* **PROVIDED DATA**:

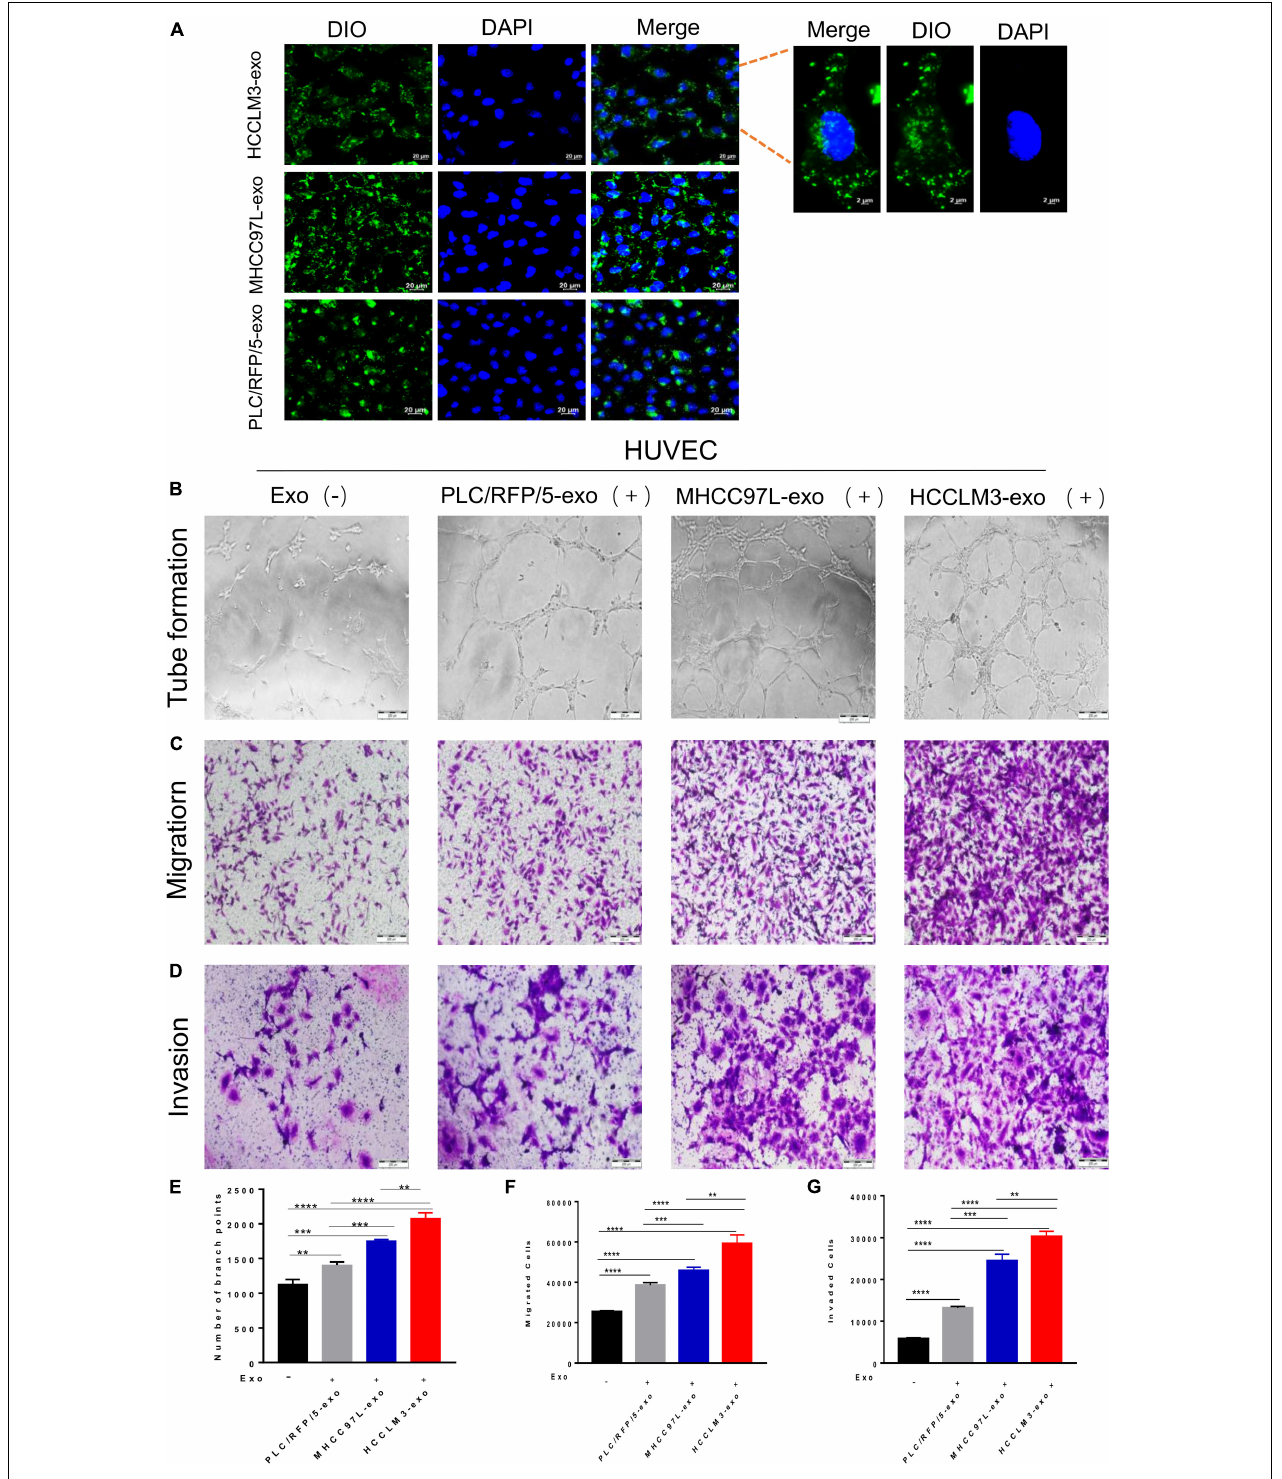
FIGURE 2 | HCC exosomes promoted HUVECs tube formation, migration, and invasion in vitro and this effect increases with increasing metastatic potential of HCC cells. (A) Confocal imaging showed the delivery of Dio-labeled exosomes (green) to DAPI-labeled HUVECs (blue) and representative images were presented. Scale bar, 20 µ m. (B–D) Tube formation assays (B) , migration assays (C) , and invasion assays (D) of HUVECs treated with equal quantities of exosomes derived from different liver cancer cells or blank control. Scale bar, 200 µ m. (E–G) Each experiment was performed three times independently and results were analyzed with ImageJ software. (* p < 0.05; ** p < 0.01; *** p < 0.001; **** p < 0.0001).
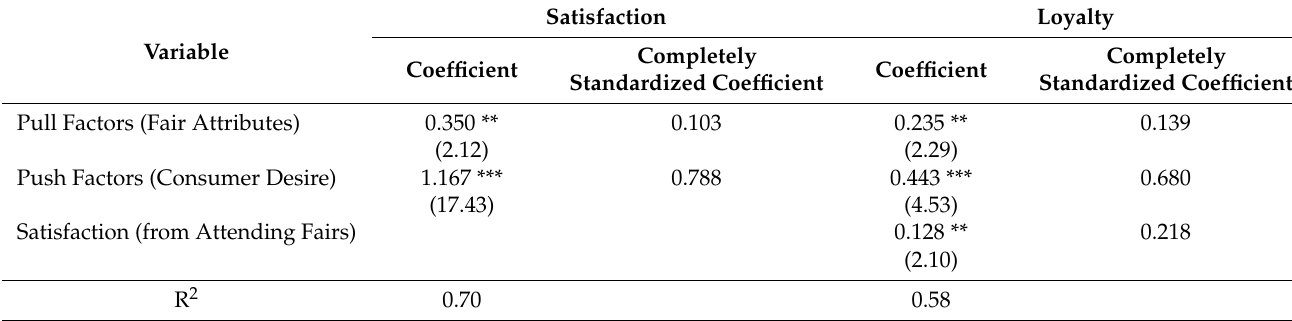
Table 5. Structural model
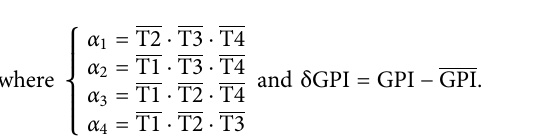
Frontiers in Earth Science |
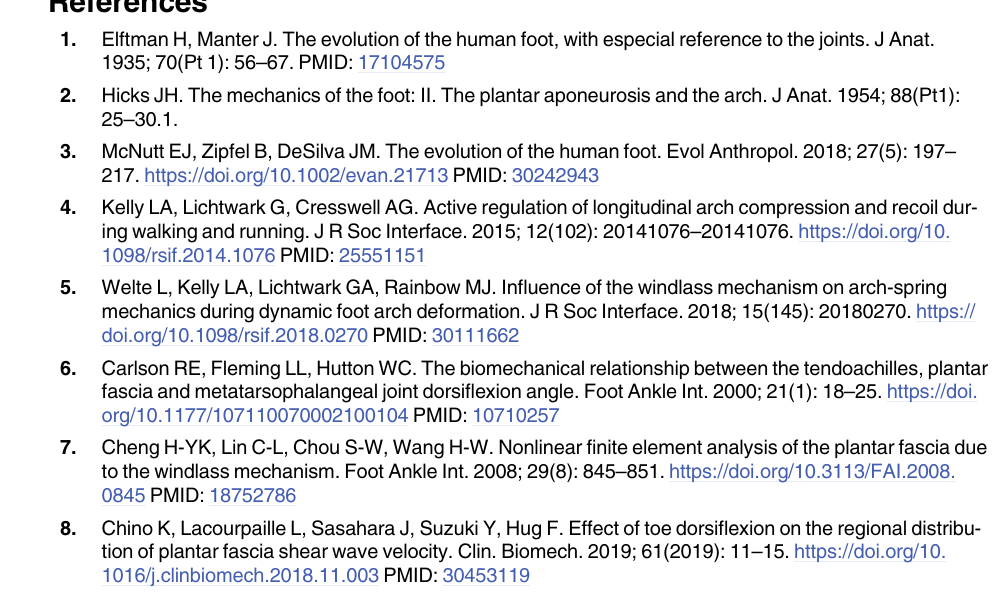
Horizontal bars top of the left panel indicate the timing of a statistically significant time-series differences between the control and toe-wedge conditions using a two-tailed paired t-test ( α = 0.017 after Bonferroni correction). The top (purple) horizontal bar indicates a difference between control and toe-wedge conditions, the middle (black) bar represents a difference between the control and added mass conditions, and the bottom (black with purple outline) bar denotes a difference between the toe-wedge and added mass conditions. S1 Table. Impulse values determined from ground reaction force-time profiles. Values rep- resent mean ± standard deviation and are normalized to total mass in each condition. S2 Table. Dimensionless joint mechanical work. Values represent mean ± standard deviation and are normalized to the product of body mass, acceleration due to gravity, and leg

* **WHAT TO PRODUCE**:
Down to the final line, restate the material above word for word, but omit its pictures.

* **FINISHED TASK**:
FIGURE 2 | HCC exosomes promoted HUVECs tube formation, migration, and invasion in vitro and this effect increases with increasing metastatic potential of HCC cells. (A) Confocal imaging showed the delivery of Dio-labeled exosomes (green) to DAPI-labeled HUVECs (blue) and representative images were presented. Scale bar, 20 µ m. (B–D) Tube formation assays (B) , migration assays (C) , and invasion assays (D) of HUVECs treated with equal quantities of exosomes derived from different liver cancer cells or blank control. Scale bar, 200 µ m. (E–G) Each experiment was performed three times independently and results were analyzed with ImageJ software. (* p < 0.05; ** p < 0.01; *** p < 0.001; **** p < 0.0001).
Table 5. Structural model
Frontiers in Earth Science |
Horizontal bars top of the left panel indicate the timing of a statistically significant time-series differences between the control and toe-wedge conditions using a two-tailed paired t-test ( α = 0.017 after Bonferroni correction). The top (purple) horizontal bar indicates a difference between control and toe-wedge conditions, the middle (black) bar represents a difference between the control and added mass conditions, and the bottom (black with purple outline) bar denotes a difference between the toe-wedge and added mass conditions. S1 Table. Impulse values determined from ground reaction force-time profiles. Values rep- resent mean ± standard deviation and are normalized to total mass in each condition. S2 Table. Dimensionless joint mechanical work. Values represent mean ± standard deviation and are normalized to the product of body mass, acceleration due to gravity, and leg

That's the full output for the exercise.